Saat kami khawatir dan peduli pada Ahmad, bulan Desember pun tiba. Tak lama kemudian, kami mendengar kabar tak terduga dari Suriah: Rezim brutal di sana telah runtuh. Saya merasa sangat bahagia.
Di Gaza, kami telah lama berdiri dalam solidaritas dengan rakyat Suriah. Kami mengetahui penderitaan akibat perang dan penindasan, dan kami benar-benar gembira melihat rakyat Suriah akhirnya bebas. Pembebasan mereka adalah pertama kalinya kami menyaksikan keadilan ditegakkan, yang memberi kami harapan. Hal ini mengingatkan kita bahwa suatu hari, kita juga mungkin akan merasakan kelegaan seperti itu, di tanah air yang sudah terbebaskan dimana kita tidak lagi takut akan nyawa kita.
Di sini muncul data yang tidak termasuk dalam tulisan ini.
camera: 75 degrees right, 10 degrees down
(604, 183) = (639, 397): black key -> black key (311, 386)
Menjelang akhir tahun, kita mengikuti dengan cermat berita tentang perundingan gencatan senjata, namun tahun 2024 kini berakhir tanpa ada momen yang melegakan bagi kami, warga Palestina.
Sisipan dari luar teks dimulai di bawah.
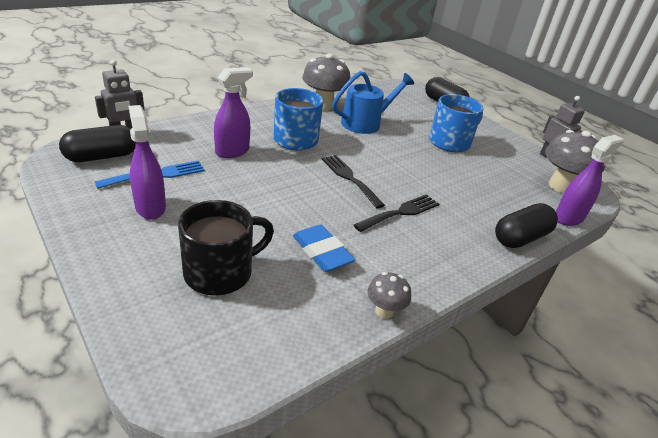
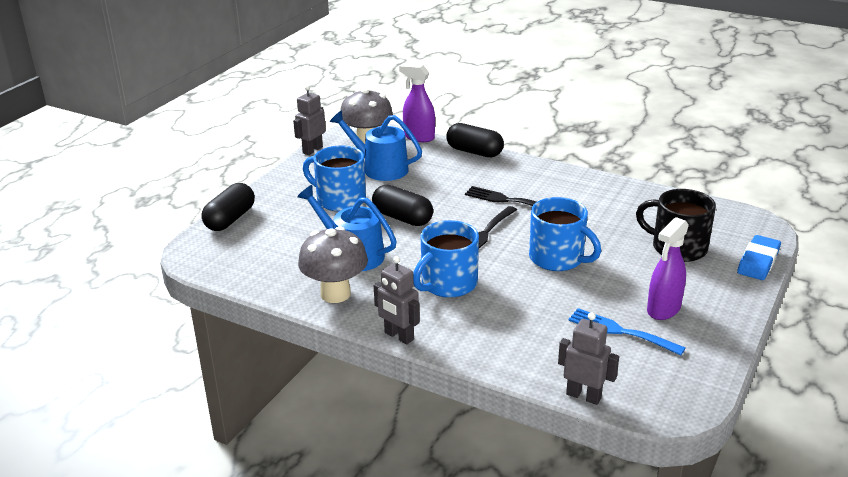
camera: 110 degrees left, 5 degrees down
(102, 157) = (641, 381): black capsule -> black capsule (402, 218)
(232, 151) = (523, 309): purple spray bottle -> none
(258, 107) = (398, 336): none -> grey robot
(278, 194) = (558, 258): none -> blue mug
(322, 252) = (600, 218): blue eraser -> blue eraser (758, 261)
(384, 311) = (622, 184): grey mushroom -> none
(500, 175) = (380, 168): none -> blue watering can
Perjalanan selama setahun ini telah meninggalkan kesan tersendiri bagiku: garis-garis putih di rambut hitamku, tubuh lemah, pakaian yang tidak pas, bayangan gelap di bawah mataku, dan tatapan lelah yang kehilangan sinarnya. Namun bukan hanya penampilan fisik saya saja yang berubah. Tahun ini telah membakar jiwaku seperti api.
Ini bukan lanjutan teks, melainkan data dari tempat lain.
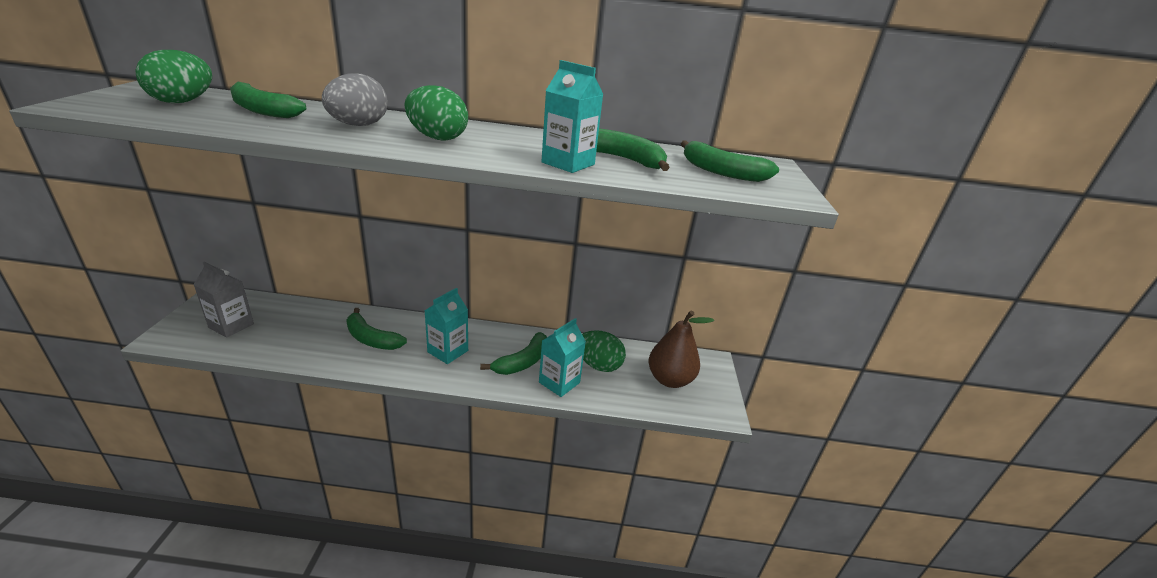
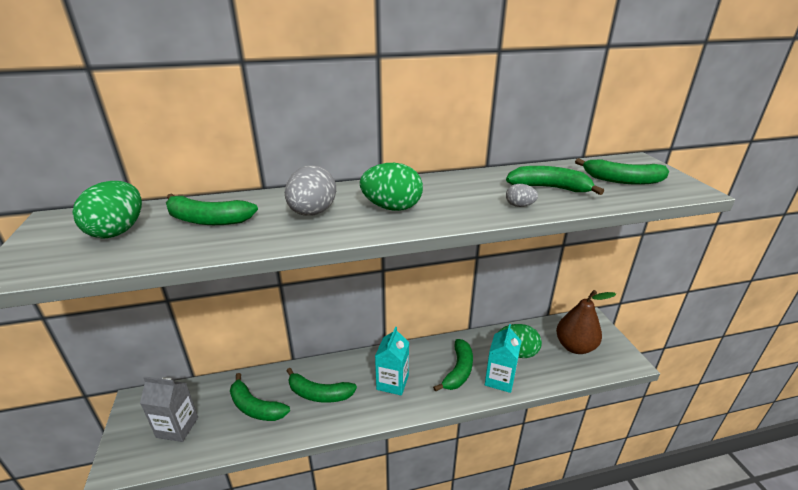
camera: 15 degrees left, 0 degrees up
(307, 331) = (255, 407): none -> green banana
(568, 163) = (519, 206): turquoise carton -> grey egg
Namun abu pun membawa benih. Saya merasakan sesuatu yang baru telah muncul dalam diri saya – tekad untuk tetap tinggal, untuk bertahan, untuk berubah, untuk menahan segala upaya untuk menghapus kenangan saya, identitas saya, orang-orang saya.
Kematian dan kehancuran sangat besar, namun belum berhasil menjatuhkan saya. Saya merasakan keinginan yang mendalam untuk tinggal – selama bertahun-tahun lagi – di Gaza, di Palestina. Saya merasa kita mempunyai kewajiban kepada para martir untuk melawan, untuk tetap tinggal di tanah ini, untuk membangun kembali dan untuk hidup. Tanggung jawab untuk memulihkan negara kita ada di pundak kita.
Saya bukan lagi orang seperti dulu, penuh mimpi untuk meninggalkan Gaza dan menjalani kehidupan yang mudah di tempat yang jauh. Saya akan tetap tinggal di tanah air saya, dan saya akan terus memegang keyakinan bahwa perdamaian, betapapun rapuhnya, suatu hari nanti bisa kembali ke Gaza. Saya akan terus memimpikan Palestina dimana rakyatnya akhirnya bisa bebas.
Pandangan yang diungkapkan dalam artikel ini adalah milik penulis dan tidak mencerminkan sikap editorial Al Jazeera.